Dr. Steven L. McKnight of the University of Texas Southwestern Medical Center is studying yeast metabolism to shed light on circadian rhythm, the built-in 24-hour clock that controls wakefulness, sleep, feeding and hunger in humans and many other organisms. His team has found that the yeast metabolic cycle is controlled by genes that are expressed in an oscillatory manner that is in perfect alignment with the shift between respiration and glycolysis, the two ways that yeast generate energy.

Dr. Chad Mirkin of Northwestern University is using nanobiology to examine how viruses recognize and infect cells as well as to probe complex cellular processes such as adhesion, motility, growth, differentiation and death.

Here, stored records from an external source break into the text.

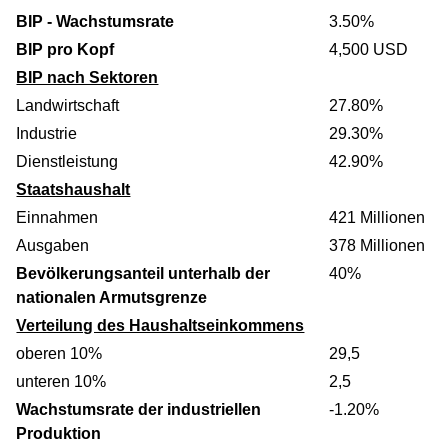
BIP - Wachstumsrate
3.50%
BIP pro Kopf
4,500 USD
BIP nach Sektoren
Landwirtschaft
27.80%
Industrie
29.30%
Dienstleistung
42.90%
Staatshaushalt
Einnahmen
421 Millionen
Ausgaben
378 Millionen
Bevölkerungsanteil unterhalb der
40%
nationalen Armutsgrenze
Verteilung des Haushaltseinkommens
oberen 10%
29,5
unteren 10%
2,5
Wachstumsrate der industriellen
-1.20%
Produktion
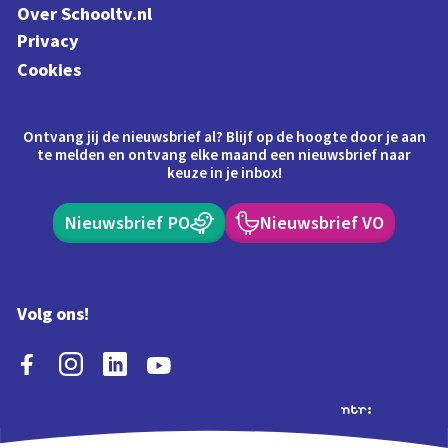
Over Schooltv.nl
Privacy
Cookies
Ontvang jij de nieuwsbrief al? Blijf op de hoogte door je aan
te melden en ontvang elke maand een nieuwsbrief naar
keuze in je inbox!
Nieuwsbrief PO
Nieuwsbrief VO
Volg ons!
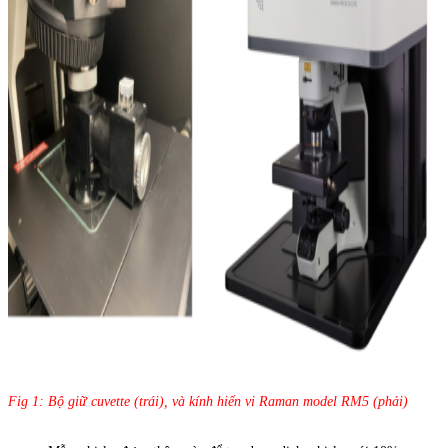
Fig 1: Bộ giữ cuvette (trái), và kính hiển vi Raman model RM5 (phải)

He has developed several nanotechnology tools to advance this research. Among these are coated nanoarrays that enable him to control how viruses or proteins assemble on a surface. He aims to find out whether controlling viruses in this way can facilitate or inhibit their ability to infect a cell. He has also begun to develop gold nanoparticles that can carry antisense DNA into a cell to alter gene expression.

Dr. Rob Phillips of the California Institute of Technology is using the principles of mathematics and physics to describe the machines within cells, their mechanical responses to various stimuli and how cells and viruses interact. His group has determined how bacterial viruses manage their genomes during viral assembly and infection. Phillips is also building artificial membranes and testing models that describe the interactions between ion channels and the lipids they encounter in their membrane environments.

Dr. Stephen Quake of Stanford University designs microchips that he uses to analyze DNA and single cells and to grow crystallized proteins. For example, using a chip that partitions microliters of fluid into thousands of independent chambers that hold only one molecule per chamber, Quake's group is measuring gene expression of transcription factors at levels as low as six gene copies.

Dr. Sunney Xie of Harvard University is developing tools to visualize the actions of a single enzyme or protein inside a living cell. His aim is to understand how molecular machines function in real time, individually and together. Xie's group has recently become the first to observe individual protein molecules being generated in live Escherichia coli cells.